* start *
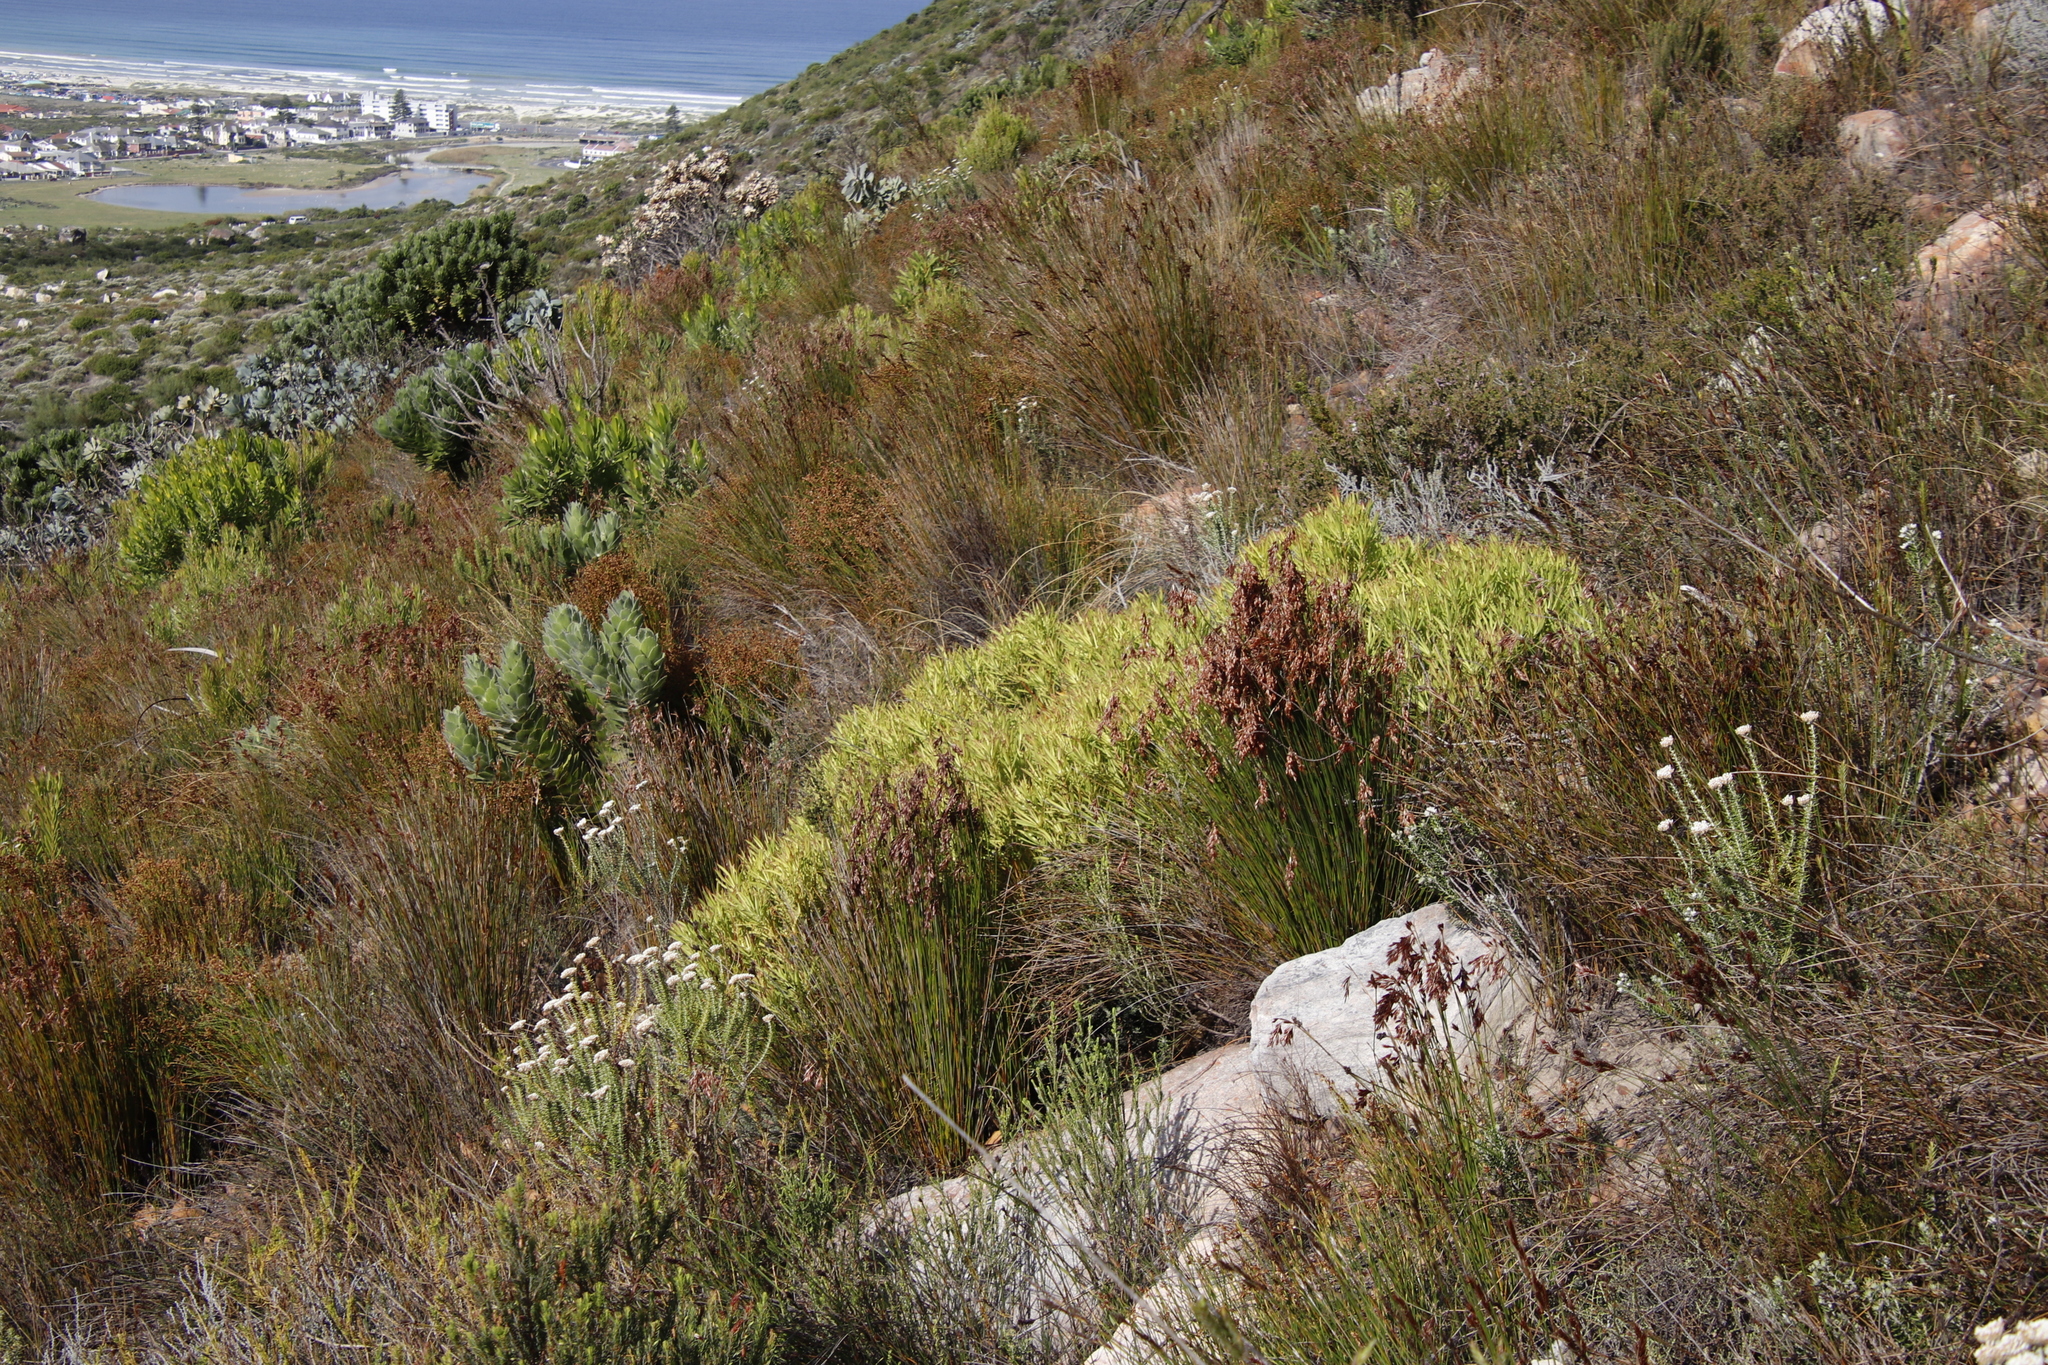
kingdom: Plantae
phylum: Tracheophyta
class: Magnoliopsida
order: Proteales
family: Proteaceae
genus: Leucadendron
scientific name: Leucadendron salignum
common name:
* end *
### [REQUIRED TASK]
Repeat the listing above word for word, leaving out the pictures.

### [OUTPUT FOR THIS TASK]
kingdom: Plantae
phylum: Tracheophyta
class: Magnoliopsida
order: Proteales
family: Proteaceae
genus: Leucadendron
scientific name: Leucadendron salignum
common name:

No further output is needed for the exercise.